Voordat vroeger een brood aangesneden werd was het gebruikelijk om met het broodmes een kruisteken over het brood te maken om God te danken. Ook werd vaker het brood gesneden door het met een hand tegen de borst aan te houden en met de andere hand te snijden (dus niet op een snijplank).

 

Zoon Wim herinnert zich dat vader Jac vroeger met paard en wagen langs de deur ging en dat omstreeks 1948 in Venlo de eerste bestelbus gekocht werd, een groene Morris. (Zie onderstaande foto waarbij de groene Morris bij de bakkerij staat. Voor de winkel staat een fietsenrek; de meeste klanten kwamen op de fiets.)

ree

Foto: het gezin Litjens achter het huis: v.l.n.r. zittend op de bank: Jac, Marie, dochter Jo, zoon Wim, vooraan gehurkt v.l.n.r.: Frans, Lowie
Foto: het gezin Litjens achter het huis: v.l.n.r. zittend op de bank: Jac, Marie, dochter Jo, zoon Wim, vooraan gehurkt v.l.n.r.: Frans, Lowie

Jac en Marie kregen 4 kinderen: dochter Jo en de zonen Wim, Frans en Lowie. Daarnaast kregen ze twee kindjes die op jonge leeftijd overleden zijn.

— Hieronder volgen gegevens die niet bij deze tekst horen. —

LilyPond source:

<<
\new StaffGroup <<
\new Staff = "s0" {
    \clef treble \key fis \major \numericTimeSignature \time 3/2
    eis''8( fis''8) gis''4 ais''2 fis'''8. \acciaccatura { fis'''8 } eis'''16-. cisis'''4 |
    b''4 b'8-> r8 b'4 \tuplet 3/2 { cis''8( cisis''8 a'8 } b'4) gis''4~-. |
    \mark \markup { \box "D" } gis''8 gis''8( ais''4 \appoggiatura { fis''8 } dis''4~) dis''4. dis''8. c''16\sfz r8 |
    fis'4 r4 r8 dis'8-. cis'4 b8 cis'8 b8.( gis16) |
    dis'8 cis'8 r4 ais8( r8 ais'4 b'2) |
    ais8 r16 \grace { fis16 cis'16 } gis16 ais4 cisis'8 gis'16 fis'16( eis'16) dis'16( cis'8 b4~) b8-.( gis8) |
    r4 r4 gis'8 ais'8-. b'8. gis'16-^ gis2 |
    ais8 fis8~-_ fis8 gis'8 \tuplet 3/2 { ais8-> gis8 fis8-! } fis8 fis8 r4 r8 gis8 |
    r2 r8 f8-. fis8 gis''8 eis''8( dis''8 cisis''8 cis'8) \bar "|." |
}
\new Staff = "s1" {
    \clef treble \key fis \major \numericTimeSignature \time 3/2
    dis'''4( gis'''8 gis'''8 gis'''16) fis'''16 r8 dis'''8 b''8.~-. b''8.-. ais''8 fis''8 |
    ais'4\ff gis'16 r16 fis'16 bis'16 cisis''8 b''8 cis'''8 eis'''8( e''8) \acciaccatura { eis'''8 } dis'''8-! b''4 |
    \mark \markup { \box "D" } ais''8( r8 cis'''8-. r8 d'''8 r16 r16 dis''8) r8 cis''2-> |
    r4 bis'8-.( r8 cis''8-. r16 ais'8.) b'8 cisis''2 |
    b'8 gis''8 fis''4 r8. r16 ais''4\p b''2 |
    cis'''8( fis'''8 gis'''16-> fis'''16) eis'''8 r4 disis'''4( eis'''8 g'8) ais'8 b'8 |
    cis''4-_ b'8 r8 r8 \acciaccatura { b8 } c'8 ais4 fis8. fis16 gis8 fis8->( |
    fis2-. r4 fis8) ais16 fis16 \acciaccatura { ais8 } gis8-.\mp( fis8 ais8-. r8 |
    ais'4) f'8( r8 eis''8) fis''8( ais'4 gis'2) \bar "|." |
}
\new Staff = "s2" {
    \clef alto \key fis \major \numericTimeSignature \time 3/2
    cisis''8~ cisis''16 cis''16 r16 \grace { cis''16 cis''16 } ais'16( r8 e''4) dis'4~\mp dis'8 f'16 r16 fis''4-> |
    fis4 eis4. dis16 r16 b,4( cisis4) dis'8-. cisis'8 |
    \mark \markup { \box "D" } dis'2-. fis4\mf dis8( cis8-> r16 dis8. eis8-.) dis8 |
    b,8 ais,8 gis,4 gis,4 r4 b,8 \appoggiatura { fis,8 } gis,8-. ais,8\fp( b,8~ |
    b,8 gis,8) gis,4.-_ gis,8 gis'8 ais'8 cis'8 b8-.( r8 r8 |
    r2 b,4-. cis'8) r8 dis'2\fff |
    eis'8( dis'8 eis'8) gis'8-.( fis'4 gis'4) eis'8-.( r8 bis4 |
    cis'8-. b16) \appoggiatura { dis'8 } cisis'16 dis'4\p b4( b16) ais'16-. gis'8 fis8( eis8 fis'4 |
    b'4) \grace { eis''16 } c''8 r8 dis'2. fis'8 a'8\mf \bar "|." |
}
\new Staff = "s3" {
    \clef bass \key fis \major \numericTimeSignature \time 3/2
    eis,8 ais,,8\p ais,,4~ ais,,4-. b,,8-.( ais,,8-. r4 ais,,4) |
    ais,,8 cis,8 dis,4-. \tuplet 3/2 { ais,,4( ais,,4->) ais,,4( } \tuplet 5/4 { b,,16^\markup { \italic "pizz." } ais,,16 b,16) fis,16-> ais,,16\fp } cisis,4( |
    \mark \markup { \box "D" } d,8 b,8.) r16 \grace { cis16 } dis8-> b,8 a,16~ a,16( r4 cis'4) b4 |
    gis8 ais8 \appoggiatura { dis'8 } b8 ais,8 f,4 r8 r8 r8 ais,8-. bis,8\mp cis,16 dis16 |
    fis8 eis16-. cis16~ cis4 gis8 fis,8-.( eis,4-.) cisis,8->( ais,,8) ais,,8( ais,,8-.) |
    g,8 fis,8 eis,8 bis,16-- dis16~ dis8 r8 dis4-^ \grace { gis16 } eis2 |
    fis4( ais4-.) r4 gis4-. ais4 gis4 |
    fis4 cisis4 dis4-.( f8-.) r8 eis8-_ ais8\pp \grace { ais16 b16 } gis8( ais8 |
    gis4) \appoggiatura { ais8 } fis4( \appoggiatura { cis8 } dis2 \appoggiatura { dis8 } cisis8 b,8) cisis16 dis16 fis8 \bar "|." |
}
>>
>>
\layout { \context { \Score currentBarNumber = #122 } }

Een aantal jaren heeft bèkker Jac hulp gehad van bakker Jan Linskens uit Oirlo die bij hem in loondienst was, maar toen Jan Linskens zijn vader verongelukte moest Jan thuis komen werken. Soms, als Jac om hulp verlegen zat, moest zoon Wim met de fiets naar Oirlo fietsen om te vragen of Jan kon komen helpen want in die jaren was er nog geen telefoon.

 

In het boekje ‘Twaalf bakkers en twee bakkersdochters’ dat in 1978 werd uitgegeven door het Genootschap voor de Bakkerij/Het Nederlands Openluchtmuseum staat van blz. 119 t/m blz. 132 een uitgebreid interview dat is afgenomen met bèkker Jac (P.J.J. Litjens) en A. J. Steeghs uit Horst waar Jac als knecht heeft gewerkt. Het interview werd op 14 juli 1977 afgenomen door J. Voskuil.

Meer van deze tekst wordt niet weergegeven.